I believe Rick is at choir practice, so let me chime in again. Sanjose, I would suggest that you take a good, long look at a site, read about the contributors, and spend some time in the archives before posting. This site is not here for you, it is here for us–and for others who appreciate our banter. You are the uninvited guest who walked into the party, didn’t get the jokes, and became offended. We have actually been quite gracious, I believe, but it is clear that you do not share our humor or our perspective. While there are few if any other sites in the blogosphere that are like clusterflock, there are surely hundreds if not thousands of dull sites devoted to cars. You should have little trouble finding one of those. Good luck to you!
Shit. Here and I thought this was a fucking car site.
oh, sanjose. and I had such high hopes for you. where did your mother and I go wrong?
That’s just rude, Deron.
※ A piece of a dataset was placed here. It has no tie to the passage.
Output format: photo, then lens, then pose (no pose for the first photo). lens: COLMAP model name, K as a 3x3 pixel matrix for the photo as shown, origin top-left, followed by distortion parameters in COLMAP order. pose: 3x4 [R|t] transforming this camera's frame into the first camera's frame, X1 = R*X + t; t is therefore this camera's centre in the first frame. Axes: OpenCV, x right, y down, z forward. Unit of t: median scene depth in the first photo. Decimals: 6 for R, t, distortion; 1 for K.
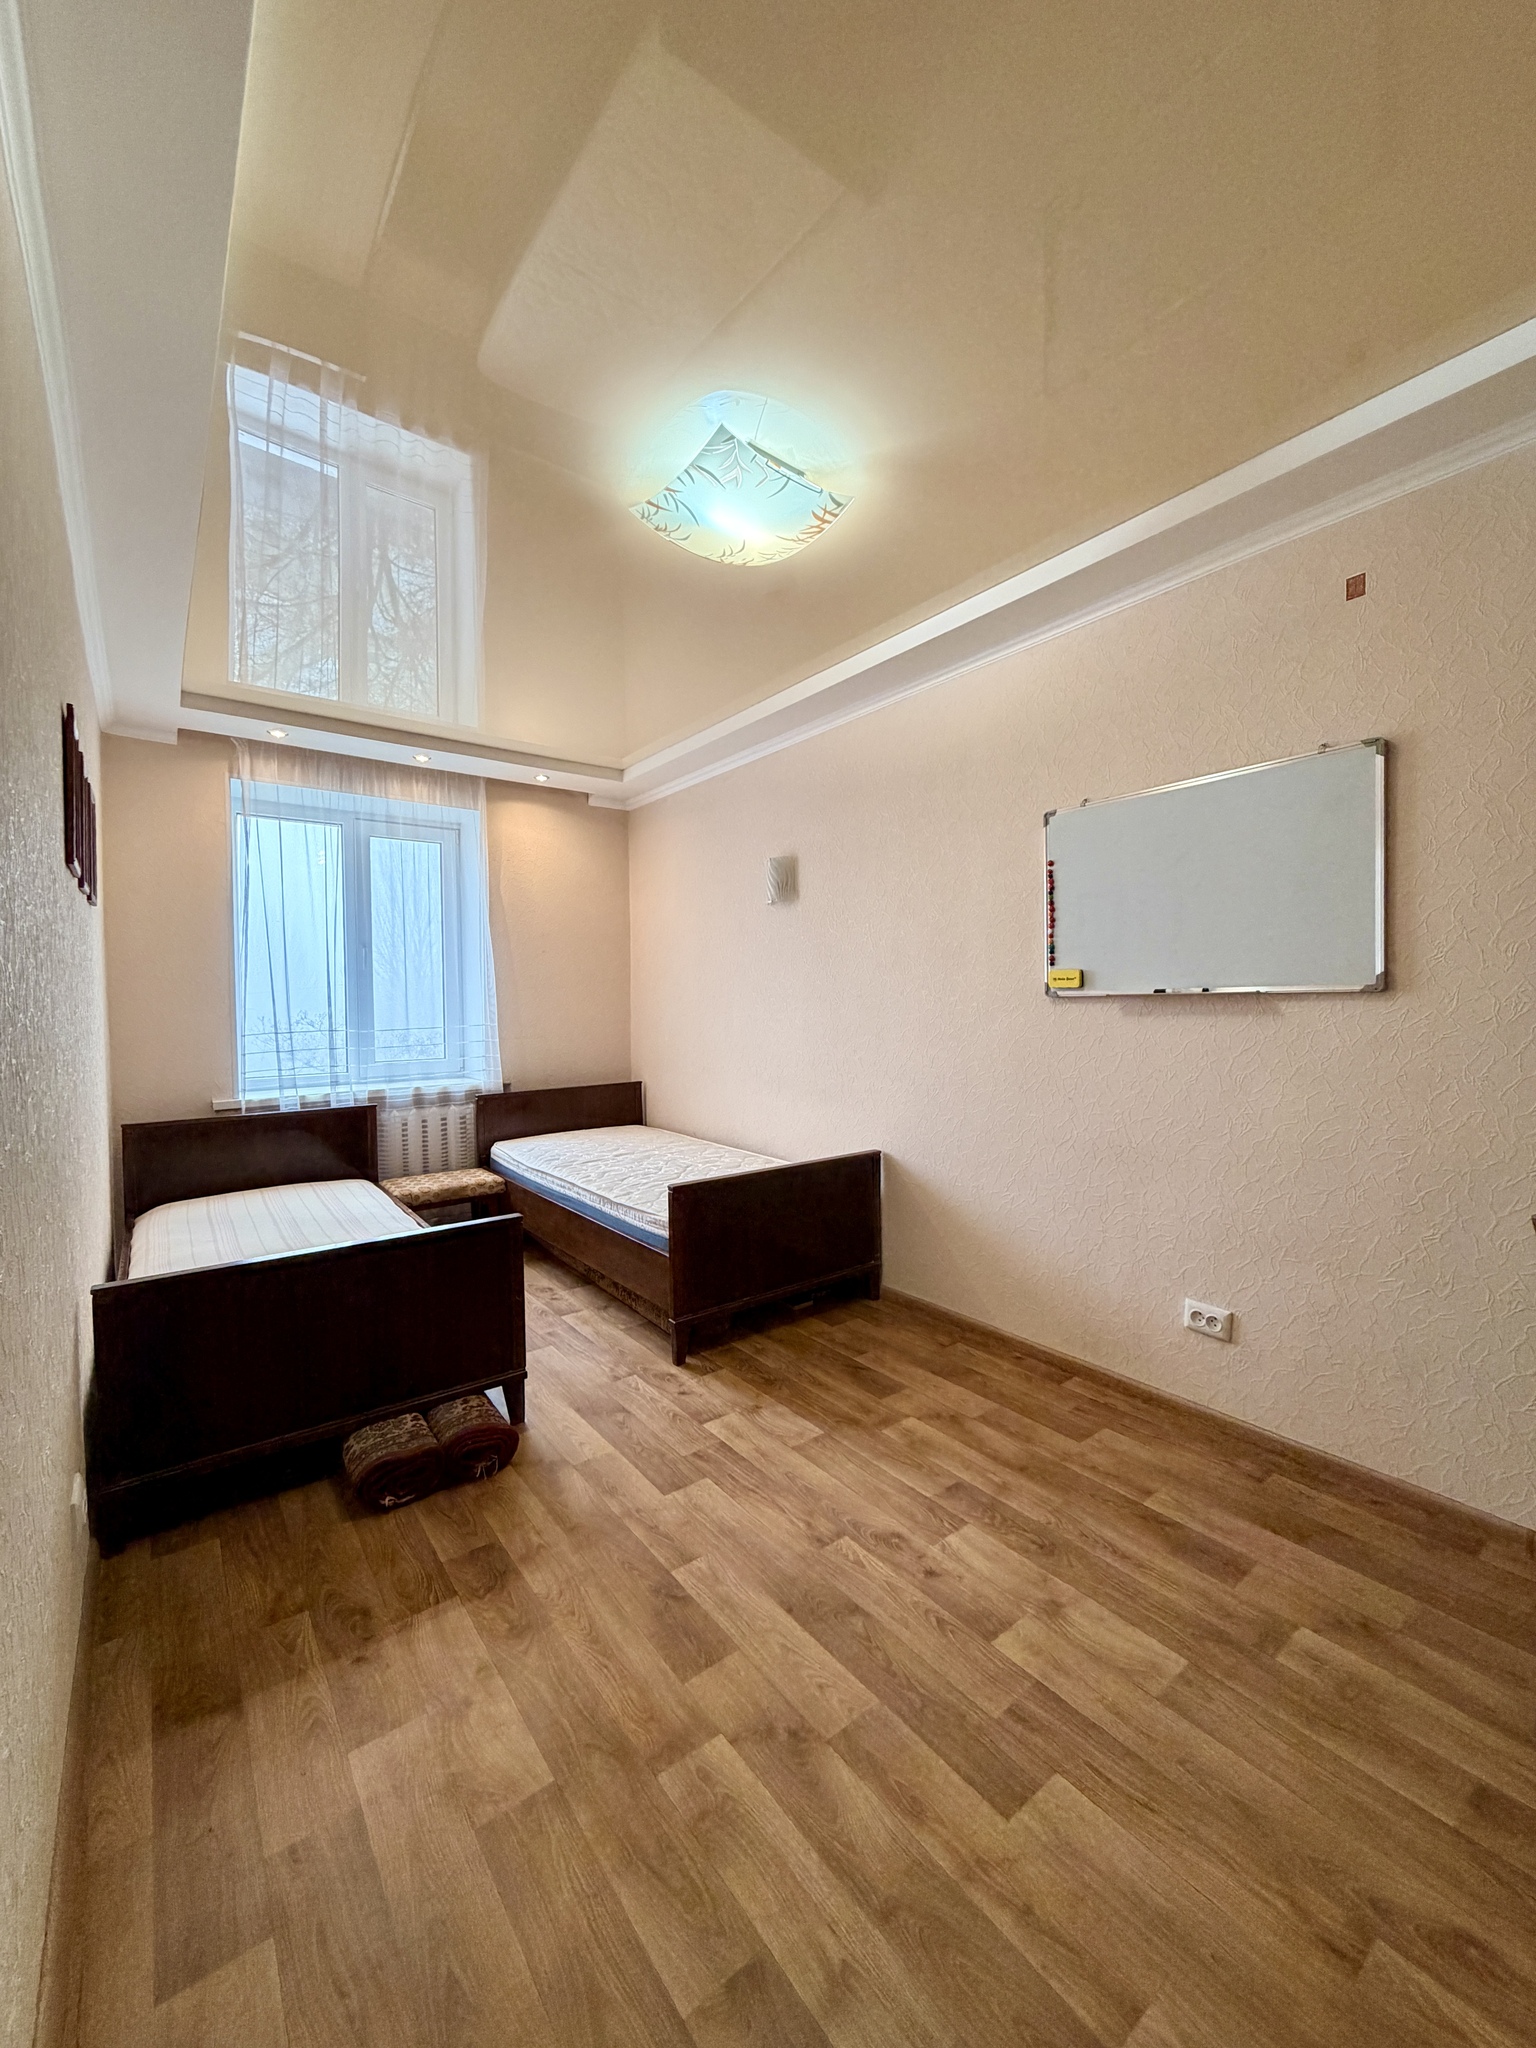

Conjugal visits are beautiful things. I can’t believe you just cheapened that one. Reckon the Warden was right about you…
Sheila, I’ve told you a million times to avoid hyperbole.
Cindy, my mother used to tell me that.
Wait. Something just occurred to me. Tracy Hinshaw, are you posing as sanjose? Are you fucking with us?
If so….ah, fuck it. Let’s go bowling.
Posing as sanjose and manipulating Uncle Sam at the same time?
Cindy & Sheila – That does sound like something I would do and I’m touched that you would think of me. Sadly I am not the fabled sanjose.
I could go for some bowling though – just as soon as I get the wheels took off my trailor.
Don’t mess with Texas, as they say.
Texans remember who they are and what they represent.
sanjose, if you reveal your ownership of a Porsche 911 too quickly you break the magic spell of possession and then all the coolness leaks out. The juju only works if you mention your speedy Teutonic gizmo in the most accidental of anecdotal terms.
I understand your frustration with this fucked up sight of bravado and little substance. I myself am trying to find an automotive sight that gives equal time to discussions of culture, language, punctuation, and poop. No luck so far.
Thanks for stopping by.
Y’all?
Choir practice tonight was real good. What happened while I was away? Anybody get kilt?
Nobody got kilt, but I think we might of runt off somebody without it was on purpose.
Howdy Rick. I would fill you in if I could remember how to spell besmirched.
I enjoy a good smirching every now and again. Anyone else?
I enjoy being smirched or besmirched. I’m easy.
Rick – I am using that in conversation tomorrow. “I enjoy a good smirching.” Maybe on the elevator even.